**PASSAGE PROVIDED:**
----------

Publication
A Robust and Precise ConvNet for small non-coding RNA classification (RPC-snRC)
Muhammad Nabeel Asim; Muhammad Imran Malik; Christoph Zehe; Johan Trygg; Andreas Dengel; Sheraz Ahmed
In: IEEE Access, Vol. 9, Pages 19379-19390, IEEE, 2020.
Abstract
Small non-coding RNAs (ncRNAs) are attracting increasing attention as they are now considered potentially valuable resources in the development of new drugs intended to cure several human diseases.
A prerequisite for the development of drugs targeting ncRNAs or the related pathways is the identification
and correct classification of such ncRNAs. State-of-the-art small ncRNA classification methodologies
use secondary structural features as input. However, such feature extraction approaches only take global
characteristics into account and completely ignore co-relative effects of local structures. Furthermore,
secondary structure based approaches incorporate high dimensional feature space which is computationally
expensive. The present paper proposes a novel Robust and Precise ConvNet (RPC-snRC) methodology which
classifies small ncRNAs into relevant families by utilizing their primary sequence. RPC-snRC methodology
learns hierarchical representation of features by utilizing positioning and information on the occurrence of
nucleotides. To avoid exploding and vanishing gradient problems, we use an approach similar to DenseNet in
which gradient can flow straight from subsequent layers to previous layers. In order to assess the effectiveness
of deeper architectures for small ncRNA classification, we also adapted two ResNet architectures having
a different number of layers. Experimental results on a benchmark small ncRNA dataset show that the
proposed methodology does not only outperform existing small ncRNA classification approaches with a
significant performance margin of 10% but it also gives better results than adapted ResNet architectures.

----------

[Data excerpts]
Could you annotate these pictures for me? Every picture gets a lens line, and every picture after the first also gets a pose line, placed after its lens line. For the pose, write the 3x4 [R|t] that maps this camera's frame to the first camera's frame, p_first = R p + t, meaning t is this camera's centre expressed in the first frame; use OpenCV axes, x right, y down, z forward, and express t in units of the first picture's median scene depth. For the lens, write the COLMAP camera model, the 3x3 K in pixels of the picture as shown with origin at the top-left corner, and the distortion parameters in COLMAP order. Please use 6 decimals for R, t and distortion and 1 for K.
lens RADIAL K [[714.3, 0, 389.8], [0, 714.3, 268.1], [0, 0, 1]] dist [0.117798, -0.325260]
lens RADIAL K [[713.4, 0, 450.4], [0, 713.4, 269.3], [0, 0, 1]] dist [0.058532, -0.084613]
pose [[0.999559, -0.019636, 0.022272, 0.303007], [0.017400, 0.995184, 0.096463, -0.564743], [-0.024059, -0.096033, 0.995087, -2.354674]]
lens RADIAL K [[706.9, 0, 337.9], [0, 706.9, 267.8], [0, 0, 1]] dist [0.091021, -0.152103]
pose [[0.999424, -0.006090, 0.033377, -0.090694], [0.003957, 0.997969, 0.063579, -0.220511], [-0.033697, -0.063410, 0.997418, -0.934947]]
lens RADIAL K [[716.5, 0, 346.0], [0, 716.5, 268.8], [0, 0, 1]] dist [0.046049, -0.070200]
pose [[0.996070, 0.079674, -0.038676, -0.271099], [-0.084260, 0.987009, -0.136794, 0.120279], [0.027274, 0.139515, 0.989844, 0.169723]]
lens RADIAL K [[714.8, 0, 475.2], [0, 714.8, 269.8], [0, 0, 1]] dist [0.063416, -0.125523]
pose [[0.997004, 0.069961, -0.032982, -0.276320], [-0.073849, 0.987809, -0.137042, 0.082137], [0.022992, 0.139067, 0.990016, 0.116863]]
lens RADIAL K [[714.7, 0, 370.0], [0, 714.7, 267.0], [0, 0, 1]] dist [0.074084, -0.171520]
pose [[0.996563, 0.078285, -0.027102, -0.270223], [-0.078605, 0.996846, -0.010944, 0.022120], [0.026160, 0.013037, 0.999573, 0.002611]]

----------

**EXERCISE BRIEF:**
Transcribe the abstract on small ncRNA classification from "Muhammad Nabeel Asim;" to "several human diseases.". The items have no connection to the abstract.

**WRITTEN RESPONSE:**
Muhammad Nabeel Asim; Muhammad Imran Malik; Christoph Zehe; Johan Trygg; Andreas Dengel; Sheraz Ahmed
In: IEEE Access, Vol. 9, Pages 19379-19390, IEEE, 2020.
Abstract
Small non-coding RNAs (ncRNAs) are attracting increasing attention as they are now considered potentially valuable resources in the development of new drugs intended to cure several human diseases.